Please update all of the data below by replacing every "Социум" with "Общество", leaving everything else unchanged.

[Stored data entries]
_ _ _ _ _

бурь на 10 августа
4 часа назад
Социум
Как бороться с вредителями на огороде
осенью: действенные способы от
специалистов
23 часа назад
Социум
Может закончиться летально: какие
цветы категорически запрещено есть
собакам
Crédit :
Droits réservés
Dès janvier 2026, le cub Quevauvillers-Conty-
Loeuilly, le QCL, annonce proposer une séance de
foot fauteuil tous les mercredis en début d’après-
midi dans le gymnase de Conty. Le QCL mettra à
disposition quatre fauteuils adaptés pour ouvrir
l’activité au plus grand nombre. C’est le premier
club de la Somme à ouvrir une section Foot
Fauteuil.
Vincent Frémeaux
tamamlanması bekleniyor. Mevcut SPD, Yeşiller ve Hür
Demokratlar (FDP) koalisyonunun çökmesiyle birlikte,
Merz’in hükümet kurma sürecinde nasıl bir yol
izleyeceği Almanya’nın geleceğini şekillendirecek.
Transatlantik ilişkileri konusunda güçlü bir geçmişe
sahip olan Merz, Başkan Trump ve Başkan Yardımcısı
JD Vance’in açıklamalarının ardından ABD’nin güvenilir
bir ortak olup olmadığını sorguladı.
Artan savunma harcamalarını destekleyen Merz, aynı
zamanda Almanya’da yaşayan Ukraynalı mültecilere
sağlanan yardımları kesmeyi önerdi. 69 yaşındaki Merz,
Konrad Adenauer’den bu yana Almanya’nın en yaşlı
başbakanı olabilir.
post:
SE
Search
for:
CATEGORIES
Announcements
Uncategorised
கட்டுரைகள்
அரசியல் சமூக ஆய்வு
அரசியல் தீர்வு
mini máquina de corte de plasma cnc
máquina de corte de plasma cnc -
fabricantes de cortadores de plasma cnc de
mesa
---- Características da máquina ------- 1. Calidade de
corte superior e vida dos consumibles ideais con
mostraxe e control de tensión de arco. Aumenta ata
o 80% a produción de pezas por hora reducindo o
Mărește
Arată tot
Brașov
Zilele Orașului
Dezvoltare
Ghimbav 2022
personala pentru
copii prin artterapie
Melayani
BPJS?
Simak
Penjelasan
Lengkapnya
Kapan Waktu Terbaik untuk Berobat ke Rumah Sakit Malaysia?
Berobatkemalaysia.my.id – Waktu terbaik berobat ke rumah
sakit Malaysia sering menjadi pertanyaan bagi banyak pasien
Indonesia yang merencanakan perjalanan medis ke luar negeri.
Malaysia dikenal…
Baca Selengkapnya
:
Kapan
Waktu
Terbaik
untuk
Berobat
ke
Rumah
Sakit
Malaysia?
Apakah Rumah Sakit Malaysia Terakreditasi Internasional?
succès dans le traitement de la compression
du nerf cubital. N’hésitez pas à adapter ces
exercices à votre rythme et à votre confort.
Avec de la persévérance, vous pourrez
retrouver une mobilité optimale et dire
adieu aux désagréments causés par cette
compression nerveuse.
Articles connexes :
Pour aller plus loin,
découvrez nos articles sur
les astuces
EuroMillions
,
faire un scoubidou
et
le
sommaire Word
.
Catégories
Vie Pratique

_ _ _ _ _

■ Written reply:
бурь на 10 августа
4 часа назад
Общество
Как бороться с вредителями на огороде
осенью: действенные способы от
специалистов
23 часа назад
Общество
Может закончиться летально: какие
цветы категорически запрещено есть
собакам
Crédit :
Droits réservés
Dès janvier 2026, le cub Quevauvillers-Conty-
Loeuilly, le QCL, annonce proposer une séance de
foot fauteuil tous les mercredis en début d’après-
midi dans le gymnase de Conty. Le QCL mettra à
disposition quatre fauteuils adaptés pour ouvrir
l’activité au plus grand nombre. C’est le premier
club de la Somme à ouvrir une section Foot
Fauteuil.
Vincent Frémeaux
tamamlanması bekleniyor. Mevcut SPD, Yeşiller ve Hür
Demokratlar (FDP) koalisyonunun çökmesiyle birlikte,
Merz’in hükümet kurma sürecinde nasıl bir yol
izleyeceği Almanya’nın geleceğini şekillendirecek.
Transatlantik ilişkileri konusunda güçlü bir geçmişe
sahip olan Merz, Başkan Trump ve Başkan Yardımcısı
JD Vance’in açıklamalarının ardından ABD’nin güvenilir
bir ortak olup olmadığını sorguladı.
Artan savunma harcamalarını destekleyen Merz, aynı
zamanda Almanya’da yaşayan Ukraynalı mültecilere
sağlanan yardımları kesmeyi önerdi. 69 yaşındaki Merz,
Konrad Adenauer’den bu yana Almanya’nın en yaşlı
başbakanı olabilir.
post:
SE
Search
for:
CATEGORIES
Announcements
Uncategorised
கட்டுரைகள்
அரசியல் சமூக ஆய்வு
அரசியல் தீர்வு
mini máquina de corte de plasma cnc
máquina de corte de plasma cnc -
fabricantes de cortadores de plasma cnc de
mesa
---- Características da máquina ------- 1. Calidade de
corte superior e vida dos consumibles ideais con
mostraxe e control de tensión de arco. Aumenta ata
o 80% a produción de pezas por hora reducindo o
Mărește
Arată tot
Brașov
Zilele Orașului
Dezvoltare
Ghimbav 2022
personala pentru
copii prin artterapie
Melayani
BPJS?
Simak
Penjelasan
Lengkapnya
Kapan Waktu Terbaik untuk Berobat ke Rumah Sakit Malaysia?
Berobatkemalaysia.my.id – Waktu terbaik berobat ke rumah
sakit Malaysia sering menjadi pertanyaan bagi banyak pasien
Indonesia yang merencanakan perjalanan medis ke luar negeri.
Malaysia dikenal…
Baca Selengkapnya
:
Kapan
Waktu
Terbaik
untuk
Berobat
ke
Rumah
Sakit
Malaysia?
Apakah Rumah Sakit Malaysia Terakreditasi Internasional?
succès dans le traitement de la compression
du nerf cubital. N’hésitez pas à adapter ces
exercices à votre rythme et à votre confort.
Avec de la persévérance, vous pourrez
retrouver une mobilité optimale et dire
adieu aux désagréments causés par cette
compression nerveuse.
Articles connexes :
Pour aller plus loin,
découvrez nos articles sur
les astuces
EuroMillions
,
faire un scoubidou
et
le
sommaire Word
.
Catégories
Vie Pratique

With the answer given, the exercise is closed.